MODEL OF THE PROCESS OF MANAGING A GENETIC ALGORITHM USING AN ARTIFICIAL NEURAL NETWORK BECAUSE OF STRUCTURAL-PARAMETRIC SYNTHESIS OF LARGE DISCRETE SYSTEMS
D.A. Petrosov, Al Saedi Mohanad Ridha Ghanim, S.Y. Beletskaya
In intelligent decision support systems aimed at solving the problems of structurally parametric synthesis of models of large discrete systems with a given behavior, based on genetic algorithms, it is often required to increase speed using not only hardware, but also mathematical ones. In this paper, we consider the processes that arise when using an evolutionary procedure consisting of four genetic algorithms adapted to the task of synthesizing under the control of an artificial neural network. Each model that is part of the decision-making block fulfills its function in the task of structural-parametric synthesis of simulation models of large discrete systems. That is, it searches for solutions based on: models of elements that make up the synthesized object; interelement connections; initial parameters of the functioning of the elements; parameters of the elements of the synthesized system, which can change in the synthesized model during its operation.

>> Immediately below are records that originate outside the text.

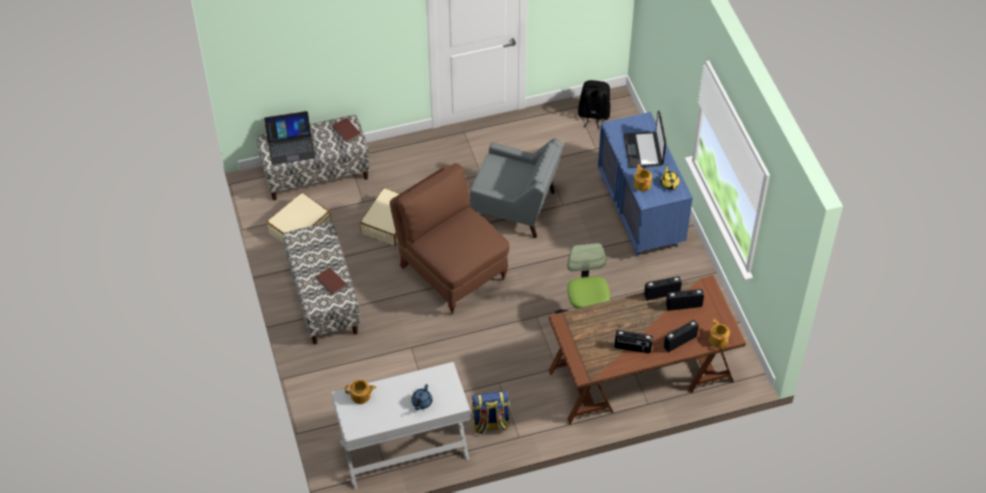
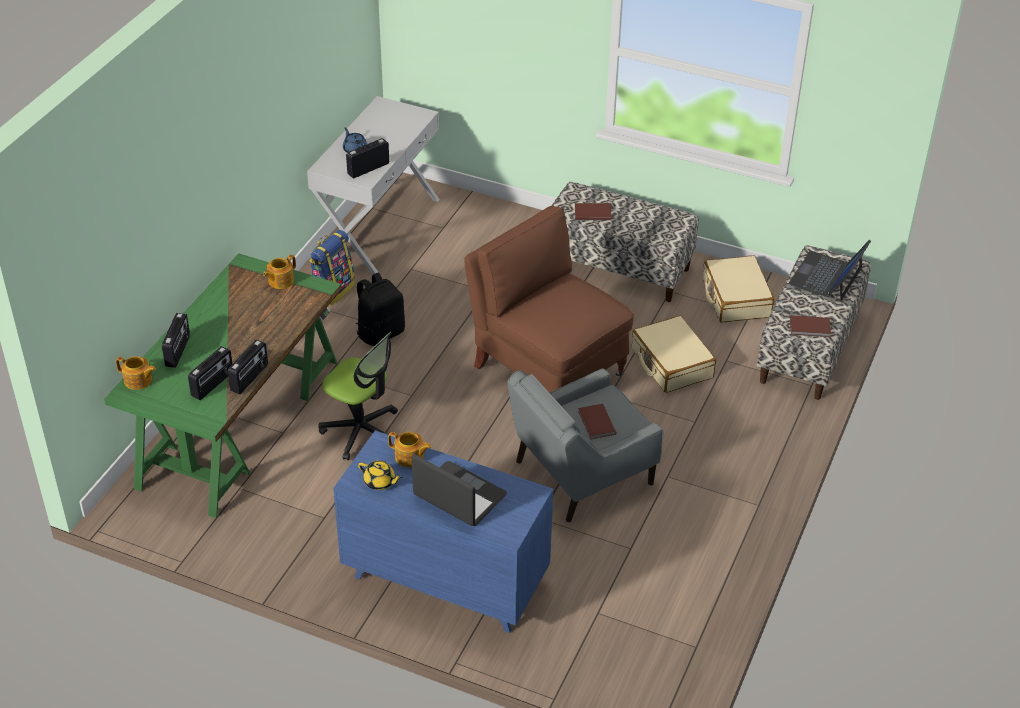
camera: 130 degrees right, 10 degrees down
(361, 396) = (410, 123): teapot -> teapot (280, 281)
(451, 272) = (547, 370): brown armchair -> brown armchair turned 135 degrees counterclockwise
(508, 177) = (596, 423): none -> brown book
(593, 115) = (661, 653): black backpack -> black backpack (380, 333)
(632, 348) = (221, 314): radio -> radio (368, 169)
(640, 376) = (239, 422): brown desk -> green desk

As a control, the use of an artificial neural network is considered, which makes adjustments to the functioning parameters of the operators of the genetic algorithm and (or) the connection of various combinations of evolutionary procedures depending on the convergence of the evolutionary procedure. When creating a process model, modern methodologies IDEF0 and IDEF3 were used, aimed at solving problems of system analysis.
Keywords: evolutionary procedures, structural-parametric synthesis, genetic algorithms, artificial neural networks, system analysis, simulation.